Dies sind Warnsignale, dass zu den Folgen der Corona-Pandemie auch sehr schnell eine Finanzkrise kommen kann. Die Verflechtungen am Finanzmarkt sind nochmals viel größer geworden und durch die immer größeren Summen ist die Anfälligkeit noch höher als vor der Finanzkrise. Deswegen wäre es wichtig, wenn die Verschuldungen von Unternehmen sinken würden. Andernfalls drohen Verwerfungen an den Aktienmärkten, die man sich kaum vorstellen kann. Immer stärker muss der Blick nach China gehen. Dort explodiert die Verschuldung im „privaten“ Sektor. Wenn sich hier die teilweise sehr positiven Erwartungen nicht bestätigen, droht die nächste Finanzkrise von China auszugehen. Zur Stützung der dortigen Unternehmen würde der Staat die Devisenreserven nutzen. Dies hätte dann zur Folge, dass die Zinsen vor allem in den USA durch die entsprechenden Anleiheverkäufe noch stärker stiegen. Dann stünde sehr schnell die Frage nach der Schuldentragfähigkeit der USA im Raum.

 

Würde es dann der US-Notenbank – möglicherweise in einer gemeinsamen Aktion mit anderen Zentralbanken – nicht gelingen, diese Sorge wirksam zu zerstreuen, käme es zum Zusammenbruch des Finanzsystems. Daran glaubt im Moment fast niemand; aber kaum jemand hatte die Insolvenz der US-Investmentbank Lehman Brothers vorhergesehen. Deswegen ist es nicht verwunderlich, wenn der US-Dollar weiter an Stärke hinzugewinnt. Für die Differenz zwischen deutschen (-0,30% p. a.) und US-amerikanischen Staatsanleihen (+1,70% p. a.) von rund 200 Basispunkten sind sowohl Anstieg wie auch Niveau des US-Dollars von ca. 1,19 überraschend moderat.
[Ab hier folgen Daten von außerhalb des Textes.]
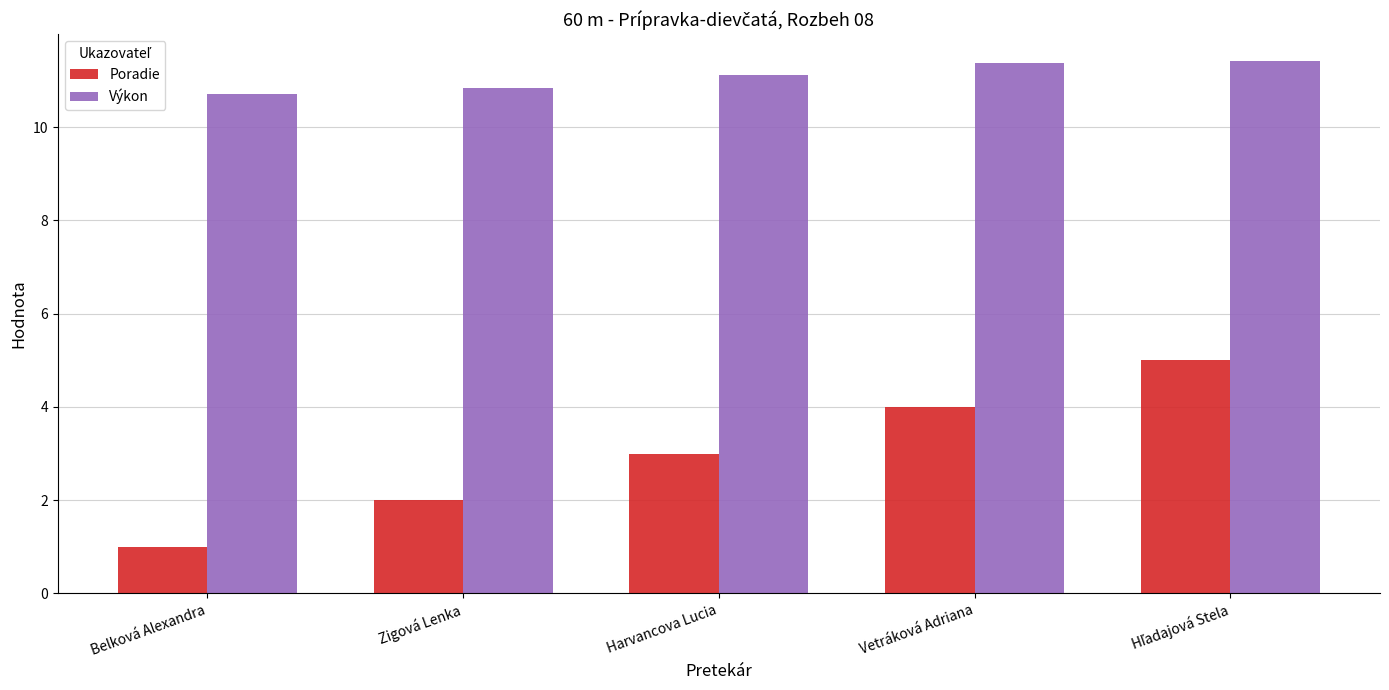

Reading left to right, extract all data points from this chart.

Poradie: 1.0	2.0	3.0	4.0	5.0
Výkon: 10.7	10.8	11.1	11.4	11.4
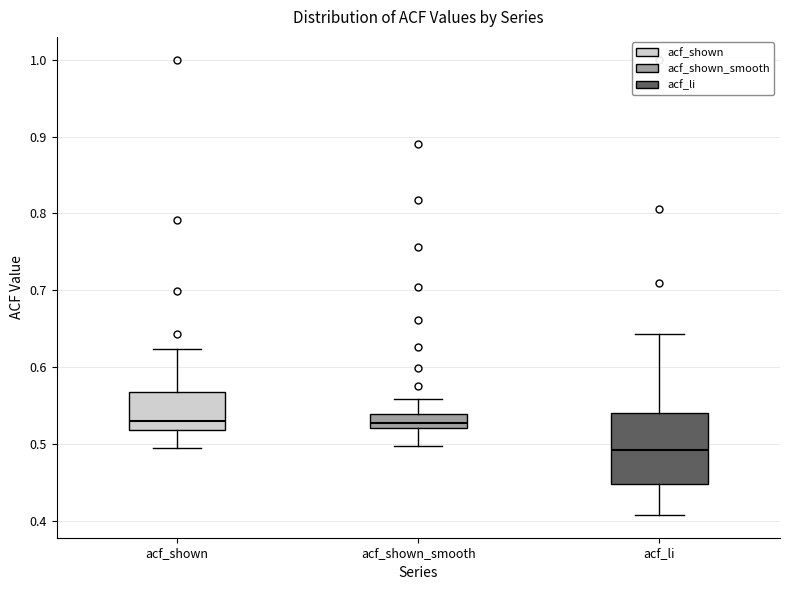

Reading left to right, transcribe this box plot: for each box, give where its median line is, the range the box spans, and where its two whiskers end, as read against the y-axis. The values are not printed on the chart, so give them approximately, as read against the axis.

acf_shown: median 0.53, box 0.52 to 0.57, whiskers 0.50 to 0.62
acf_shown_smooth: median 0.53, box 0.52 to 0.54, whiskers 0.50 to 0.56
acf_li: median 0.49, box 0.45 to 0.54, whiskers 0.41 to 0.64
Erfreulich ist hingegen die Entwicklung des Mexikanischen Peso, der trotz der Corona-Sorgen und dem stark gefallenen Ölpreis um knapp 1,5% gestiegen ist und so sein Jahresminus 2021 zum Euro nahezu ausgeglichen hat. Die Strategie, über unterschiedliche Währungen, Laufzeiten und Emittenten zu diversifizieren, zahlt sich weiterhin aus.

 

Manchmal ist Börse einfach zu einfach. Eigentlich sollte doch jeder wissen, dass steigende Preise immer weitere Anbieter auf den Markt drängen lassen, wenn das Angebotsgut nicht knapp bemessen ist. Dennoch hatte offensichtlich die Mehrzahl der Marktteilnehmer erwartet, dass der Ölpreis steigt, weil die Nachfrage hoch ist und wenig (neue) Anbieter in den Markt eintreten. Tatsächlich haben die Preise von über 60 US-Dollar je Fass dazu geführt, dass gerade die US-Frackingunternehmen ihre Bohrlöcher wieder öffneten. Damit traf die Sorge um die tatsächliche Nachfrage auf ein höheres Angebot. Entsprechend fiel der US-Dollar im Wochenvergleich um über 6%, während die Preisbewegungen sonst im Rohstoffsektor übersichtlich waren. Silber konnte etwas mehr als Gold hinzugewinnen und hat sich 2021 deutlich besser entwickelt. Platin zeigte sich stabil, ist aber seit Jahresanfang 2021 um 11% gestiegen. Bei den Industriemetallen hat Kupfer im Wochenvergleich leicht verloren. Dies ist ein Signal, dass die erwartete Dynamik übertrieben ist.